A reader, November 14, 2011 - 9:26 am UTC
Hi Tom
What you are saying is these are stored correctly in the database but during retrieval the characters are getting lost.
When i select from the Sql Developer i get the wrong characters.I had this notion that sql developer will select and display exactly what was stored.
Please suggest.
November 15, 2011 - 8:44 am UTC
did you check your NLS settings as I said to?
and you know, consistency is relevant:
Also when i use sql developer , it works fine
that is what you originally wrote.
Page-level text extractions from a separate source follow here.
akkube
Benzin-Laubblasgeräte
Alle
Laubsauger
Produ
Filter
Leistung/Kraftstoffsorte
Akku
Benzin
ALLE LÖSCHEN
Now you have changed your mind?
check the CLIENT NLS_LANG SETTINGS please.
A reader, November 15, 2011 - 4:43 pm UTC
Hi Tom
1. This is what i did and got for nls_lang:
SQL>
SQL> host echo %NLS_LANG%
%NLS_LANG%
2. When i insert and select - both from sql developer ,the string is as it is.But when i insert from sqlplus ( from cmd ) and select from sql developer the problem arises.
- Thanks
November 16, 2011 - 9:37 am UTC
1) you are on windows, look in your registry.
2) that indicates to me that you have different character set settings somewhere and there is character set translation taking place. Check your NLS_LANG settings at all points. use dump() to compare the actual bytes being stored from each environment.
NLS_LANG and JDBC
Stew Ashton, November 16, 2011 - 11:26 am UTC
"Starting from Oracle Database 10g, the NLS_LANG variable is no longer part of the JDBC globalization mechanism. The JDBC driver does not check NLS environment. So, setting it has no effect."
http://download.oracle.com/docs/cd/E11882_01/java.112/e16548/global.htm In any case, the client character set part would be meaningless since the Java "string" type is always in UTF-16.
Since SQL Developer uses JDBC, the only things to check are on the SQL*Plus side.